[WHAT THE TASK REQUIRES] Render every line of the listing below as a numbered list, skipping blank lines and omitting the pictures.

[Collected data]
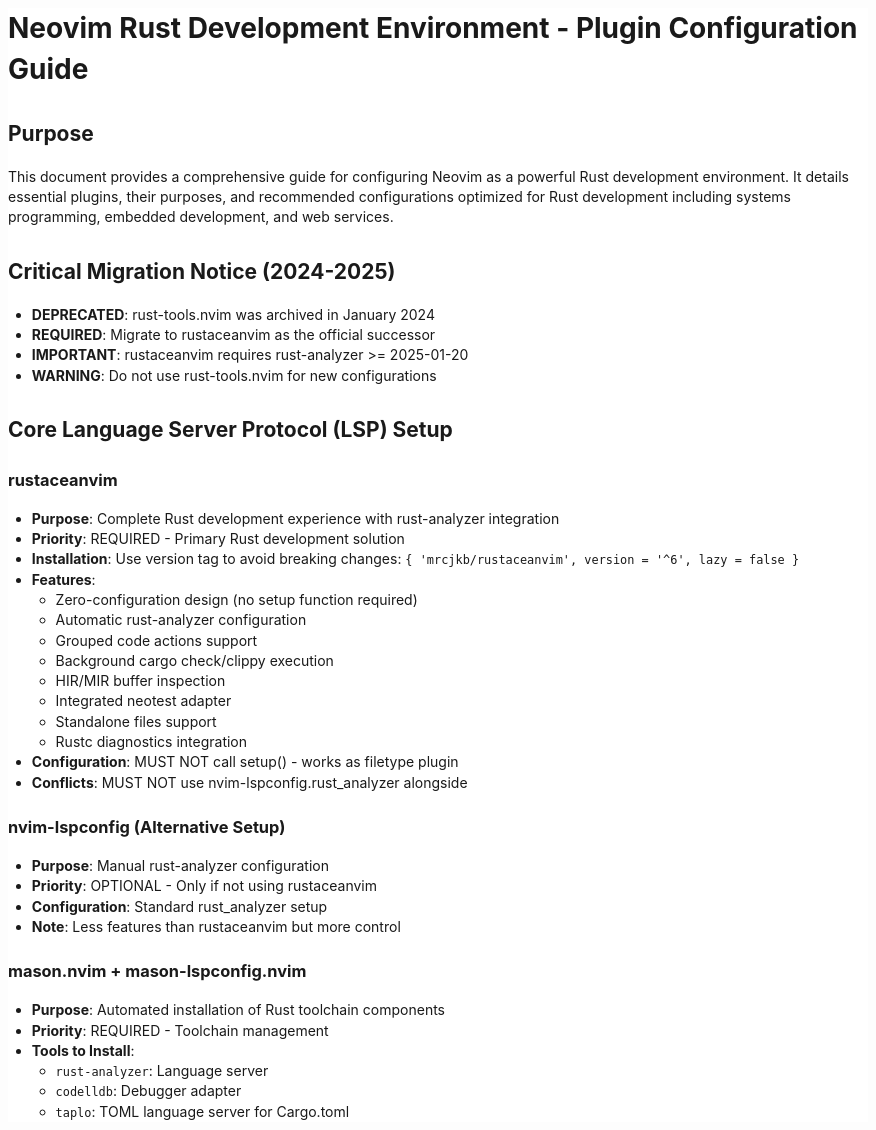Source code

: # Neovim Rust Development Environment - Plugin Configuration Guide

## Purpose
This document provides a comprehensive guide for configuring Neovim as a powerful Rust development environment. It details essential plugins, their purposes, and recommended configurations optimized for Rust development including systems programming, embedded development, and web services.

## Critical Migration Notice (2024-2025)
- **DEPRECATED**: rust-tools.nvim was archived in January 2024
- **REQUIRED**: Migrate to rustaceanvim as the official successor
- **IMPORTANT**: rustaceanvim requires rust-analyzer >= 2025-01-20
- **WARNING**: Do not use rust-tools.nvim for new configurations

## Core Language Server Protocol (LSP) Setup

### rustaceanvim
- **Purpose**: Complete Rust development experience with rust-analyzer integration
- **Priority**: REQUIRED - Primary Rust development solution
- **Installation**: Use version tag to avoid breaking changes: `{ 'mrcjkb/rustaceanvim', version = '^6', lazy = false }`
- **Features**:
  - Zero-configuration design (no setup function required)
  - Automatic rust-analyzer configuration
  - Grouped code actions support
  - Background cargo check/clippy execution
  - HIR/MIR buffer inspection
  - Integrated neotest adapter
  - Standalone files support
  - Rustc diagnostics integration
- **Configuration**: MUST NOT call setup() - works as filetype plugin
- **Conflicts**: MUST NOT use nvim-lspconfig.rust_analyzer alongside

### nvim-lspconfig (Alternative Setup)
- **Purpose**: Manual rust-analyzer configuration
- **Priority**: OPTIONAL - Only if not using rustaceanvim
- **Configuration**: Standard rust_analyzer setup
- **Note**: Less features than rustaceanvim but more control

### mason.nvim + mason-lspconfig.nvim
- **Purpose**: Automated installation of Rust toolchain components
- **Priority**: REQUIRED - Toolchain management
- **Tools to Install**:
  - `rust-analyzer`: Language server
  - `codelldb`: Debugger adapter
  - `taplo`: TOML language server for Cargo.toml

[RESULT OF THIS TASK]
1. Source code
2. : # Neovim Rust Development Environment - Plugin Configuration Guide
3. ## Purpose
4. This document provides a comprehensive guide for configuring Neovim as a powerful Rust development environment. It details essential plugins, their purposes, and recommended configurations optimized for Rust development including systems programming, embedded development, and web services.
5. ## Critical Migration Notice (2024-2025)
6. - **DEPRECATED**: rust-tools.nvim was archived in January 2024
7. - **REQUIRED**: Migrate to rustaceanvim as the official successor
8. - **IMPORTANT**: rustaceanvim requires rust-analyzer >= 2025-01-20
9. - **WARNING**: Do not use rust-tools.nvim for new configurations
10. ## Core Language Server Protocol (LSP) Setup
11. ### rustaceanvim
12. - **Purpose**: Complete Rust development experience with rust-analyzer integration
13. - **Priority**: REQUIRED - Primary Rust development solution
14. - **Installation**: Use version tag to avoid breaking changes: `{ 'mrcjkb/rustaceanvim', version = '^6', lazy = false }`
15. - **Features**:
16.   - Zero-configuration design (no setup function required)
17.   - Automatic rust-analyzer configuration
18.   - Grouped code actions support
19.   - Background cargo check/clippy execution
20.   - HIR/MIR buffer inspection
21.   - Integrated neotest adapter
22.   - Standalone files support
23.   - Rustc diagnostics integration
24. - **Configuration**: MUST NOT call setup() - works as filetype plugin
25. - **Conflicts**: MUST NOT use nvim-lspconfig.rust_analyzer alongside
26. ### nvim-lspconfig (Alternative Setup)
27. - **Purpose**: Manual rust-analyzer configuration
28. - **Priority**: OPTIONAL - Only if not using rustaceanvim
29. - **Configuration**: Standard rust_analyzer setup
30. - **Note**: Less features than rustaceanvim but more control
31. ### mason.nvim + mason-lspconfig.nvim
32. - **Purpose**: Automated installation of Rust toolchain components
33. - **Priority**: REQUIRED - Toolchain management
34. - **Tools to Install**:
35.   - `rust-analyzer`: Language server
36.   - `codelldb`: Debugger adapter
37.   - `taplo`: TOML language server for Cargo.toml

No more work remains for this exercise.